=== AIM OF THE TASK ===
Everything from the line containing "Mr Chris Leigh (City of Joondalup)" through the line containing "Mr Kevin McKay" should be repeated exactly, and nothing else from the data.

=== DATA SECTION ===
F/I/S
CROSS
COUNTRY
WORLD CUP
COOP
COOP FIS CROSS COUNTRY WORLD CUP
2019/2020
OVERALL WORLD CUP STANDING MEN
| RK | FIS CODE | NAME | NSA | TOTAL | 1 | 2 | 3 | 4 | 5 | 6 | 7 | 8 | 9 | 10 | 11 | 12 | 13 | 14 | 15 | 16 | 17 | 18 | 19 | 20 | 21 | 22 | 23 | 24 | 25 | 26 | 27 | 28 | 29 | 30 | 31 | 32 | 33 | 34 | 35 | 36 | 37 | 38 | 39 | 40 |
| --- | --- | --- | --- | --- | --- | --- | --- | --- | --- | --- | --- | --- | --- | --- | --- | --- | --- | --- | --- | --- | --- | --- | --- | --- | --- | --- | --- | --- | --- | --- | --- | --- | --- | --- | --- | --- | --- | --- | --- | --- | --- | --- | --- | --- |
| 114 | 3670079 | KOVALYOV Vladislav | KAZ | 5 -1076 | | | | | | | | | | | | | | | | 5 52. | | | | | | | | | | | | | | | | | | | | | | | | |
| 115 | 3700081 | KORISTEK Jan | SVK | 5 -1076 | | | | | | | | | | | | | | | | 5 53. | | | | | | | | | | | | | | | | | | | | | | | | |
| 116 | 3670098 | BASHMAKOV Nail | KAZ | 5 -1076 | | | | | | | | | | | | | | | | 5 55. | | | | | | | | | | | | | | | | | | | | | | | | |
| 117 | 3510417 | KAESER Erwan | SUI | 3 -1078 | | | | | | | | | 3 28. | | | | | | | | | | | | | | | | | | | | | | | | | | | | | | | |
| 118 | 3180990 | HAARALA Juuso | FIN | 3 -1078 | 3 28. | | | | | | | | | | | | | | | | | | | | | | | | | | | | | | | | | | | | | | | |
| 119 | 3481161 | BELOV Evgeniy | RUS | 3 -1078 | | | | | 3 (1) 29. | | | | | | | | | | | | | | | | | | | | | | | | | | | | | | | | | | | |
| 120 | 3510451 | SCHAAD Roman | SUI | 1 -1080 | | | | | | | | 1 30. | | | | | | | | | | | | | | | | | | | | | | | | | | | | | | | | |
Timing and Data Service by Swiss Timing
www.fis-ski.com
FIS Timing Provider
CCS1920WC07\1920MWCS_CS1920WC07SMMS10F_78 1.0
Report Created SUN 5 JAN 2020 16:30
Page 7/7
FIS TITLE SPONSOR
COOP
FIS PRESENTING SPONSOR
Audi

==

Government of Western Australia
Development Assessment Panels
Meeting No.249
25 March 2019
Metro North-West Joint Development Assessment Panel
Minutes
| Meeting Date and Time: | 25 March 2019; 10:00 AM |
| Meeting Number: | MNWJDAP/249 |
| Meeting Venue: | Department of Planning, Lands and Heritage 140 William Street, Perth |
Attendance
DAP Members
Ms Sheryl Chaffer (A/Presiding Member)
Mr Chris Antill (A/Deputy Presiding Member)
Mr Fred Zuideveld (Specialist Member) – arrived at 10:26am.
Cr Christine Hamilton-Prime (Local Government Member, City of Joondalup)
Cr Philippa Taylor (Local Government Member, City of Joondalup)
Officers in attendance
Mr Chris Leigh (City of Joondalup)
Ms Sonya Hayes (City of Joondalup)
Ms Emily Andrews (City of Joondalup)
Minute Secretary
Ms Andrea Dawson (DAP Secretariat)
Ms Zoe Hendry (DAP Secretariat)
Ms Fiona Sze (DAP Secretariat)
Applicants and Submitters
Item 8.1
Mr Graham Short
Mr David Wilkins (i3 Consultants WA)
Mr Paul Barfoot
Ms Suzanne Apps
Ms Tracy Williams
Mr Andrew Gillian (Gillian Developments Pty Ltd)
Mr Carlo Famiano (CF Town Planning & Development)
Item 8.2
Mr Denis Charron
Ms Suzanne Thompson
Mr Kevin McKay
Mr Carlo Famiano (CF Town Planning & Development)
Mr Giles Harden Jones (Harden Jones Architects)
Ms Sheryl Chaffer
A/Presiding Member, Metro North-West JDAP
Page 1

=== WRITTEN SOLUTION ===
Mr Chris Leigh (City of Joondalup)
Ms Sonya Hayes (City of Joondalup)
Ms Emily Andrews (City of Joondalup)
Minute Secretary
Ms Andrea Dawson (DAP Secretariat)
Ms Zoe Hendry (DAP Secretariat)
Ms Fiona Sze (DAP Secretariat)
Applicants and Submitters
Item 8.1
Mr Graham Short
Mr David Wilkins (i3 Consultants WA)
Mr Paul Barfoot
Ms Suzanne Apps
Ms Tracy Williams
Mr Andrew Gillian (Gillian Developments Pty Ltd)
Mr Carlo Famiano (CF Town Planning & Development)
Item 8.2
Mr Denis Charron
Ms Suzanne Thompson
Mr Kevin McKay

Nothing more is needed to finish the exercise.